Permanently displayed on the left of the GUI window is the file browser which allows you to load waves or previously stored programs and performances from anywhere within your computer. 

A really useful feature of the file browser is a wave preview player which alllows you to preview a wave before loading it and you can also select 'auto-play' which plays a wave automatically when it is selected.

TX16Wx File Browser

TX16Wx Pro Features.

Some additional features of the TX16Wx have been mentioned above but others include a suite of six effects busses with reverb, delay and modulation type effects for each. An on-board arpeggiator is available in the Pro version, and the aforementioned 'transposition engine' which allows  time-stretch type editing for loop and beat type wave editing. 

TX16Wx PRO Arpeggiator

There is only one active version of TX16Wx, you can enable the additional features to evaluate them.
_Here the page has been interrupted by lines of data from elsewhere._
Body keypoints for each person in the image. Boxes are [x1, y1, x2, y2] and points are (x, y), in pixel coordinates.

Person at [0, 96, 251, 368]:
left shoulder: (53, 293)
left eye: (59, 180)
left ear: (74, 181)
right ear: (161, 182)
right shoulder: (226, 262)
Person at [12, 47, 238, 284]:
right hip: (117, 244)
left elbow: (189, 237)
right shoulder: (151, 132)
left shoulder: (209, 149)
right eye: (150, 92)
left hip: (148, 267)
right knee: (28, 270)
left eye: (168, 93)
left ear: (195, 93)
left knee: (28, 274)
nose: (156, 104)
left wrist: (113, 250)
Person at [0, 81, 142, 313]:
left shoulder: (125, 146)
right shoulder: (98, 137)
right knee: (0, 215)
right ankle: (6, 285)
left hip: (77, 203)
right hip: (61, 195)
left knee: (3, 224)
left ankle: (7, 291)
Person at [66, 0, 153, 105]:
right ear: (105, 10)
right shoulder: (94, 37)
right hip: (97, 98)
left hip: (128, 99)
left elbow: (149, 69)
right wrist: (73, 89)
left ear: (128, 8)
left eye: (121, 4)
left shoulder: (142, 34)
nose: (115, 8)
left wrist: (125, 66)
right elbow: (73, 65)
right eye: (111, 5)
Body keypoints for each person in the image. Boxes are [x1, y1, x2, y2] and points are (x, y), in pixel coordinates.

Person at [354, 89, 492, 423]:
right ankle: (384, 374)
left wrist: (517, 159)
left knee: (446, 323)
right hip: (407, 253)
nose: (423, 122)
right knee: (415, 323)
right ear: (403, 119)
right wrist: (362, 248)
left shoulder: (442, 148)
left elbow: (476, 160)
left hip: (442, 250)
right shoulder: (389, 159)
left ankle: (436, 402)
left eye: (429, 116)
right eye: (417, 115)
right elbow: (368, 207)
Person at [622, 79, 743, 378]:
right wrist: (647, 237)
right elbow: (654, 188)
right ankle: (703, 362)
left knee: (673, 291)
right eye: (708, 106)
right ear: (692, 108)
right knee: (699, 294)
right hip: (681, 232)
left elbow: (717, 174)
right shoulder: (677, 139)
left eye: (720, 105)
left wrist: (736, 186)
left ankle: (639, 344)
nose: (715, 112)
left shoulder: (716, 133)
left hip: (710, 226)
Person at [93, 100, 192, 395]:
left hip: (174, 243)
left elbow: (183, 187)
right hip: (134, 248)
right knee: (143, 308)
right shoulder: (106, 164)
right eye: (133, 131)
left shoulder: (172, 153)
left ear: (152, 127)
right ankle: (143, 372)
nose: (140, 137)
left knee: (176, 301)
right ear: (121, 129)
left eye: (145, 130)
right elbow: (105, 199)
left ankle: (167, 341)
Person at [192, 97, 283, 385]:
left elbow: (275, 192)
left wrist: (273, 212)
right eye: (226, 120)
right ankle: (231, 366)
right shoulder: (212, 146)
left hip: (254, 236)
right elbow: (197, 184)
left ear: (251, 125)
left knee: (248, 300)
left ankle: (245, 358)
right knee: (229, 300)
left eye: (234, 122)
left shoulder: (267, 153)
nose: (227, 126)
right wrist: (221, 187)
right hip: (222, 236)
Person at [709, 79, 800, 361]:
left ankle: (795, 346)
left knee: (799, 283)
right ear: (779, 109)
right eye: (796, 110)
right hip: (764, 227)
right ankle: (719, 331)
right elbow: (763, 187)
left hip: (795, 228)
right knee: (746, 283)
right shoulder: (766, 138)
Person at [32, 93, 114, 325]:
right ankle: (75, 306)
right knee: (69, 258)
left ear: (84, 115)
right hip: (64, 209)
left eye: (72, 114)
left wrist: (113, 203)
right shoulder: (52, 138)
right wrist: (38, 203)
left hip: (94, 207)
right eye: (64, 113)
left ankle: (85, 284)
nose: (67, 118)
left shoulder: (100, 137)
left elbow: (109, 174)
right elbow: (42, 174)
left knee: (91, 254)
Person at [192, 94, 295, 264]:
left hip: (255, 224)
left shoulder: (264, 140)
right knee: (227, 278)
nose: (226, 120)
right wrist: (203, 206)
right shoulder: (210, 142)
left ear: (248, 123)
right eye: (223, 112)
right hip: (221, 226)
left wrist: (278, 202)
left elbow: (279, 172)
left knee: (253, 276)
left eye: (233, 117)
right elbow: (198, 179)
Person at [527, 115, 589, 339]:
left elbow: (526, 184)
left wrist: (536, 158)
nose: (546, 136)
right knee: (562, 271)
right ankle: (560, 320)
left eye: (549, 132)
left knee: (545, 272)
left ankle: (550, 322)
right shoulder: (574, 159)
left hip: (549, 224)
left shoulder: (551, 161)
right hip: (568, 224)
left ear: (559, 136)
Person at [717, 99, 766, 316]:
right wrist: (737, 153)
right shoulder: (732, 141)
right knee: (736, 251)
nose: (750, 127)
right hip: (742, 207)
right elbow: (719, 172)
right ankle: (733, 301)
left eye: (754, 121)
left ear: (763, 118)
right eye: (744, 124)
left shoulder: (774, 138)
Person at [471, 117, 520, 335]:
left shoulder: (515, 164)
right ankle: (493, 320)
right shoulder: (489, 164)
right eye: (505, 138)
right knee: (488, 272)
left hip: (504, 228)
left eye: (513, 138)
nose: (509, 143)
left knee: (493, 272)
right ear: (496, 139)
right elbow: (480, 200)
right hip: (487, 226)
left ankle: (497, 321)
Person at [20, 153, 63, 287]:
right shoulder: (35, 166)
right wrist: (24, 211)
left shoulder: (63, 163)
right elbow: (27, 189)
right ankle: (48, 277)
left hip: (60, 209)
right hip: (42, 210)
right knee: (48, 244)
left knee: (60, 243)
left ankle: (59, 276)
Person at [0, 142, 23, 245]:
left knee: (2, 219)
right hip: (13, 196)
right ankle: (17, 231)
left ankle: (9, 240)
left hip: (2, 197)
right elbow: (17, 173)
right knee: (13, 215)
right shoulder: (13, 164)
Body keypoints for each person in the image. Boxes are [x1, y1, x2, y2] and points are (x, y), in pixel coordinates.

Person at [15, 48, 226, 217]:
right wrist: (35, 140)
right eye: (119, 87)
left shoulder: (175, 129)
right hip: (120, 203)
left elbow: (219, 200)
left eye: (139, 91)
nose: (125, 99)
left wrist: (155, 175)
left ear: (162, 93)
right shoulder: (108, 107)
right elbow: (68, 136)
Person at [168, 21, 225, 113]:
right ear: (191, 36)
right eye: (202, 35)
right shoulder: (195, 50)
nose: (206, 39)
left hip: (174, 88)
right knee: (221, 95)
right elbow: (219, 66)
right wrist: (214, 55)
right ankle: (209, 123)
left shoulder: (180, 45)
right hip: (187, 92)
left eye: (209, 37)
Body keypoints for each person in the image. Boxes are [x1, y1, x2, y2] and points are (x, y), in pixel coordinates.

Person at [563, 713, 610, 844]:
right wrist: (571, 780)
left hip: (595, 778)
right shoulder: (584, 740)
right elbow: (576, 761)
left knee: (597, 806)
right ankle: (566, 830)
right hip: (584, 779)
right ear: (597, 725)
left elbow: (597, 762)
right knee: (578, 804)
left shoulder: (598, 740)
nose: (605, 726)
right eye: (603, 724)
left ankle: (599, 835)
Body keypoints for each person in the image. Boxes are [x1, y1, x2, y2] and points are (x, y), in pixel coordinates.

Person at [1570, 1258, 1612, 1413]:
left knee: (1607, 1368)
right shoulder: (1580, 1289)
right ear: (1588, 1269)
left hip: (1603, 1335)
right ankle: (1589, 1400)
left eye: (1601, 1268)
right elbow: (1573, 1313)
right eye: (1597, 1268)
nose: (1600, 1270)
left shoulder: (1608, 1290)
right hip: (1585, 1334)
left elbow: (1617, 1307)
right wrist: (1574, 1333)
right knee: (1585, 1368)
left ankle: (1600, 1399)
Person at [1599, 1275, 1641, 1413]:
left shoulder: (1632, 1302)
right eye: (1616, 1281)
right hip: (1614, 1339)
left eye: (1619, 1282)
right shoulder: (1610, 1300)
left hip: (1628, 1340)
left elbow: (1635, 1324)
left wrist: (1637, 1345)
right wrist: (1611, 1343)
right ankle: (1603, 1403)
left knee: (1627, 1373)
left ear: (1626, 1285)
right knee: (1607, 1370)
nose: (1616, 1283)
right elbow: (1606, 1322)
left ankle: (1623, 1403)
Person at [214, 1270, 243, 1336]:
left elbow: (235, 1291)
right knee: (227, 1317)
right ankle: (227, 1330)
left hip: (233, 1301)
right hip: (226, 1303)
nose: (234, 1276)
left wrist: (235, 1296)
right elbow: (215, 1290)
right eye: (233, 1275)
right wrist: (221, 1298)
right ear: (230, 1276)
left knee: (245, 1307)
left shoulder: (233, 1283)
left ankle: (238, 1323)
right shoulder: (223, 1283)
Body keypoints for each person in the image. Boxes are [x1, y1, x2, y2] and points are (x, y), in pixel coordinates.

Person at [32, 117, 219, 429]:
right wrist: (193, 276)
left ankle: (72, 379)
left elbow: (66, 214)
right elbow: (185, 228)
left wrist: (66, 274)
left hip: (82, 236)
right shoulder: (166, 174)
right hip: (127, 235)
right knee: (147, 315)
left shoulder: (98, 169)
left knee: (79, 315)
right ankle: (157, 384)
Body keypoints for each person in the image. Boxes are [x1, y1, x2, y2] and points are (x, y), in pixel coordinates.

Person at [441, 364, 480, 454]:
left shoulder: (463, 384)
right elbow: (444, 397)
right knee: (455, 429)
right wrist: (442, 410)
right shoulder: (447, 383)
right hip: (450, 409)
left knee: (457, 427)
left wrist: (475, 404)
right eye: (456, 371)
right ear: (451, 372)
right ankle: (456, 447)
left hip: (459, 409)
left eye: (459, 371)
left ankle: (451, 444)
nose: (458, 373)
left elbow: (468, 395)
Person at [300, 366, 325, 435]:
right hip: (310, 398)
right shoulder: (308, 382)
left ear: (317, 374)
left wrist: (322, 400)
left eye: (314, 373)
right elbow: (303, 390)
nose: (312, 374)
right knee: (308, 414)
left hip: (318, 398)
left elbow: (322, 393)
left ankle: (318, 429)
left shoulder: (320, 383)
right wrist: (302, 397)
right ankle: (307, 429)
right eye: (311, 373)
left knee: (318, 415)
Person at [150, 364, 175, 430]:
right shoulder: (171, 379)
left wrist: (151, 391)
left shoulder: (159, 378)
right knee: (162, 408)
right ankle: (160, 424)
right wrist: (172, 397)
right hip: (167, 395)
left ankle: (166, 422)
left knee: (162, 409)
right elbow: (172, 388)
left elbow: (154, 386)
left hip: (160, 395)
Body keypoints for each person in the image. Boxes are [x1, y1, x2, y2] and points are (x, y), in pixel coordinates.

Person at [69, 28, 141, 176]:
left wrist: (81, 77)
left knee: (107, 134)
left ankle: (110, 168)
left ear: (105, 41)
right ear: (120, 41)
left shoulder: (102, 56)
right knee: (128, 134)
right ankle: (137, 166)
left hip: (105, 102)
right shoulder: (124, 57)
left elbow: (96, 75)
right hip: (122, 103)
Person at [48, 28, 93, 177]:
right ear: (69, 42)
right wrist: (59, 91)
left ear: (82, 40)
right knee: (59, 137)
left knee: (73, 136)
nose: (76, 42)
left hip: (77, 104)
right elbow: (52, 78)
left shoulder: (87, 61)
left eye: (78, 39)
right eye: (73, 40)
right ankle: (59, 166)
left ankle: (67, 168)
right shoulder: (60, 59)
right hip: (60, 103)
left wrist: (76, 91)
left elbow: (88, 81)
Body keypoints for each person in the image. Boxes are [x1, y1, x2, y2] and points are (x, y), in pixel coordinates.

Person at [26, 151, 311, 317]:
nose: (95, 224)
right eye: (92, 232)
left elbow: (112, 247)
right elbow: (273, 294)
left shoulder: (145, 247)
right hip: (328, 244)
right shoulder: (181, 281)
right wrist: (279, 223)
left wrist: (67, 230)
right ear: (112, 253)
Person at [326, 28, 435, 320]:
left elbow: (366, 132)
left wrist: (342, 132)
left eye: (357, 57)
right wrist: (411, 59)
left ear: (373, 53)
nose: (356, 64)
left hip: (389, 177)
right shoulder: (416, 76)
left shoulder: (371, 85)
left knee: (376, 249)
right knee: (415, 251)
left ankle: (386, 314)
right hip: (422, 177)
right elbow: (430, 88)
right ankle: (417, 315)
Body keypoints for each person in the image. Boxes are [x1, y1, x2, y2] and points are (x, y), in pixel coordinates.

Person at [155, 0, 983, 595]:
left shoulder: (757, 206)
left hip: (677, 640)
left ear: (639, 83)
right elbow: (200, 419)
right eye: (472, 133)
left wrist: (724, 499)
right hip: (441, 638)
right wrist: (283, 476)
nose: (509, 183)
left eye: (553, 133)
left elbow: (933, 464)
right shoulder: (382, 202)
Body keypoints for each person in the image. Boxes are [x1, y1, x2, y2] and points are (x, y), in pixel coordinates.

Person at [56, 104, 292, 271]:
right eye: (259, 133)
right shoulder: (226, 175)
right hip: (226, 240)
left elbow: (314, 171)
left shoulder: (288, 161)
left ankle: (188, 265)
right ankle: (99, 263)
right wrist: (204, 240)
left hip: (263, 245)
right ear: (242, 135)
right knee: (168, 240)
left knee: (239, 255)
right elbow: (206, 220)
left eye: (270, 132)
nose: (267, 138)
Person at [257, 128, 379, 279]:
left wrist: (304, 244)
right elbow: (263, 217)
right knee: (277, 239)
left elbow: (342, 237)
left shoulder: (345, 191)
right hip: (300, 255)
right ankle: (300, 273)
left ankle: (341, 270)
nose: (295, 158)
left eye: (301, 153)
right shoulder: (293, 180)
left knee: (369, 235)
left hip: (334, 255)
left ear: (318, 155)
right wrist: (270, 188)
You can then activate these additional features once you've purchased a license. 

I've used TX16Wx for some time now, alongside Reason's own NN-XT, for my own songs and production work. 

It does look a little daunting at first but once you understand the different heirarchy and slot editors it's quite quick and intuitive to work with. 

I use it as a VST instrument within Reason and it's always proved stable and reliable. 

For editing and playing samples and sample based instruments within a Freeware computer music package it takes some beating. The basic package covers most of what any computer musician would require from a software VST sampler without any major flaws or omissions. There are a few additional useful options available as part of the upgraded pro package, the most important of which would be the time stretching 'transposition engine.' The effects and arpeggiator functions can be quite easily recreated with alternative programs.  

CWITEC themselves describe the TX16Wx as a creative instrument rather than just a playback engine for sample libraries. Anyone who remembers the early days of sampling, with Peter Gabriel blowing over milk bottles and banging on metal pipes to create otherworldly sounds, and Depeche Mode rolling ball bearings across hotel balconies to create their' industrial percussion' will appreciate a feature set aimed at and capable of that kind of creative approach.